What is required>
Collect each line of the entries that holds the string "Identify".
**** Recorded information ****
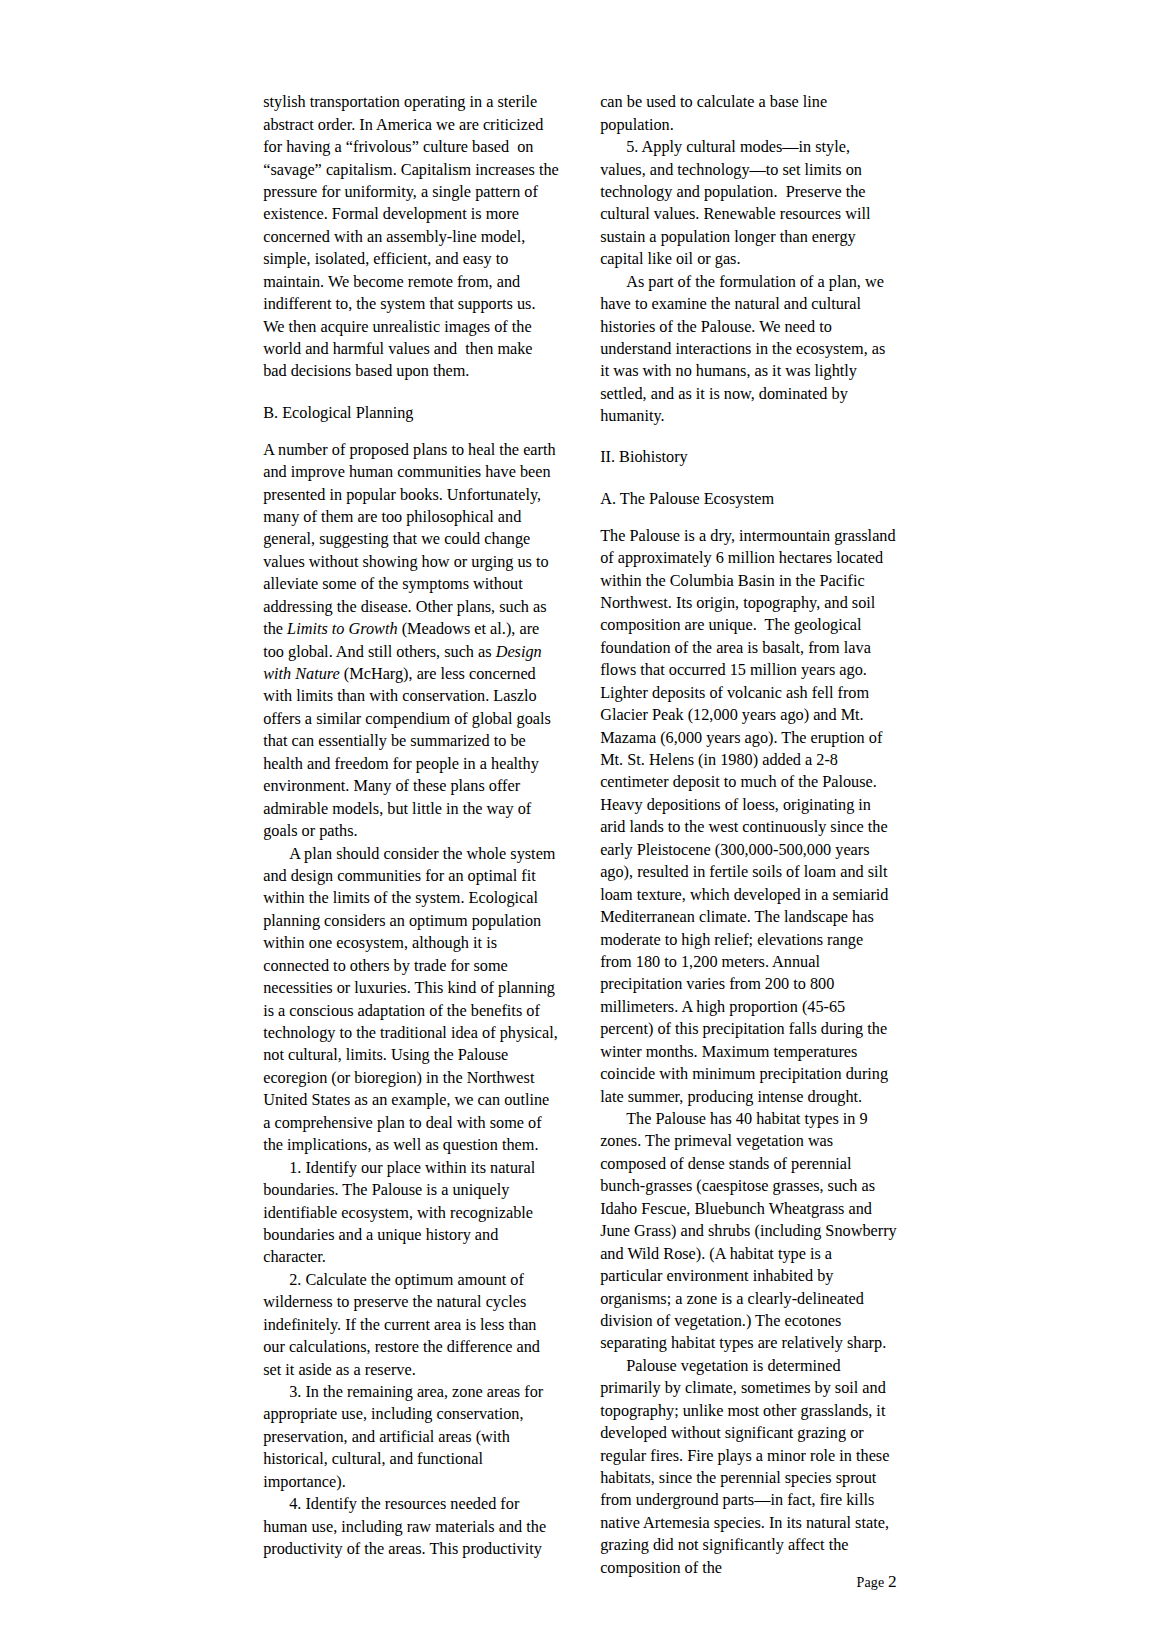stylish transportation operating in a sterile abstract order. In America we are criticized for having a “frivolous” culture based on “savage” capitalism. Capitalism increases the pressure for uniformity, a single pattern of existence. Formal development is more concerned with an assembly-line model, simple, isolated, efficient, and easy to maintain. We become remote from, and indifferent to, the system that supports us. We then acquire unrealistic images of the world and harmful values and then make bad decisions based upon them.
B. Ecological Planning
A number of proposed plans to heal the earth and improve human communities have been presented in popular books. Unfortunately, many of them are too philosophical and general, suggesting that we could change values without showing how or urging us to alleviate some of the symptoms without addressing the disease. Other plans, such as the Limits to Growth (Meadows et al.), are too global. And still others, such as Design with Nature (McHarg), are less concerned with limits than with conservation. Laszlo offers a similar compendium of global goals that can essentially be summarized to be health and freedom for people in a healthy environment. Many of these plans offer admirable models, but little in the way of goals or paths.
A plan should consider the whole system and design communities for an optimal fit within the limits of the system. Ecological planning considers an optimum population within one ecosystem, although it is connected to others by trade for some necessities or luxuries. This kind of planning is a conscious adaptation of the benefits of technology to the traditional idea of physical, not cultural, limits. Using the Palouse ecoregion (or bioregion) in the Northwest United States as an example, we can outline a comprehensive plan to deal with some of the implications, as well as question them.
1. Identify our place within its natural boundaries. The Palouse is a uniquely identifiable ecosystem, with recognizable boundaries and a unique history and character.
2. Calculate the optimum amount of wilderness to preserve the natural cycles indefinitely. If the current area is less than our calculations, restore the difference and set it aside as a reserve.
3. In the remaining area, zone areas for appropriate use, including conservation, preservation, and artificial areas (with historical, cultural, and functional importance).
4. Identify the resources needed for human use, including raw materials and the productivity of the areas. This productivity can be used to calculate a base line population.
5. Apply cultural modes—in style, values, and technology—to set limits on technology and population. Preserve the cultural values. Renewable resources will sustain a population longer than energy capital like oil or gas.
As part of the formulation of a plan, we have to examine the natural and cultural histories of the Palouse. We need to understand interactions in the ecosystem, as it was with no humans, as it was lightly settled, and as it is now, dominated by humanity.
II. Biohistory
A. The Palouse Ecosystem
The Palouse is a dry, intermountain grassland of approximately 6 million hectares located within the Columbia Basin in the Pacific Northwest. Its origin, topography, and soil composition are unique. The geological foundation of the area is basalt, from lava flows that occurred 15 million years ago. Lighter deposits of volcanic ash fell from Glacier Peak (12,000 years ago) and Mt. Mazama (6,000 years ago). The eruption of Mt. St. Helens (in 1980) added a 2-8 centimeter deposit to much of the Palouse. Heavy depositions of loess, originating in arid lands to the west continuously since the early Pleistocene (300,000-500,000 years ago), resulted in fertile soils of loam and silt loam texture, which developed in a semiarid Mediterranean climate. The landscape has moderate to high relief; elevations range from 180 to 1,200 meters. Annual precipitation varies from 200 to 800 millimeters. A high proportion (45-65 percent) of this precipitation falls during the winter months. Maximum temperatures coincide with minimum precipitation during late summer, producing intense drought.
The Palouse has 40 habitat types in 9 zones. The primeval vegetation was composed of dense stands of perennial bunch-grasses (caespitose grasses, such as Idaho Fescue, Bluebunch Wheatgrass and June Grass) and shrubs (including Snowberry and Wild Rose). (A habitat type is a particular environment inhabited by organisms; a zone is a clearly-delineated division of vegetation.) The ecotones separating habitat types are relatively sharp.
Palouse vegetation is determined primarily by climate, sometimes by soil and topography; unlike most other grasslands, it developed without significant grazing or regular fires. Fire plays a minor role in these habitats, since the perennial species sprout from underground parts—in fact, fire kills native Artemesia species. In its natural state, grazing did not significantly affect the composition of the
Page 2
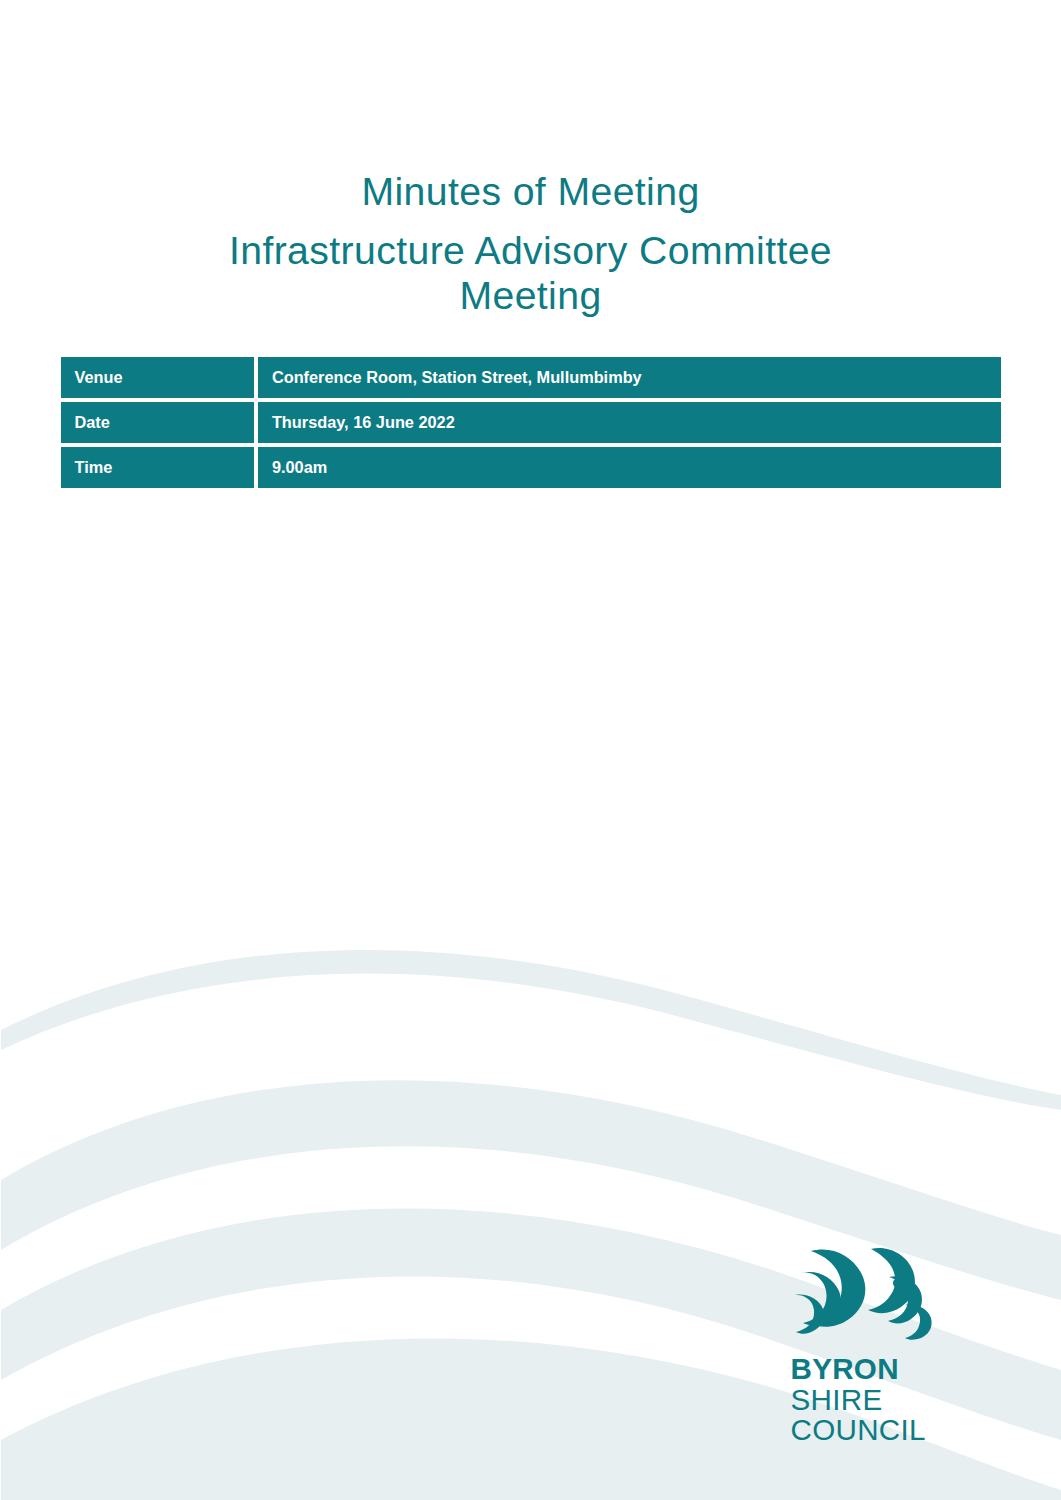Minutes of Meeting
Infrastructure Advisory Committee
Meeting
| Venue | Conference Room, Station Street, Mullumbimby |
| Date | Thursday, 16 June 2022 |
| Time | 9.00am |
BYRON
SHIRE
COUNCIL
****
Response for this exercise>
1. Identify our place within its natural boundaries. The Palouse is a uniquely identifiable ecosystem, with recognizable boundaries and a unique history and character.
4. Identify the resources needed for human use, including raw materials and the productivity of the areas. This productivity can be used to calculate a base line population.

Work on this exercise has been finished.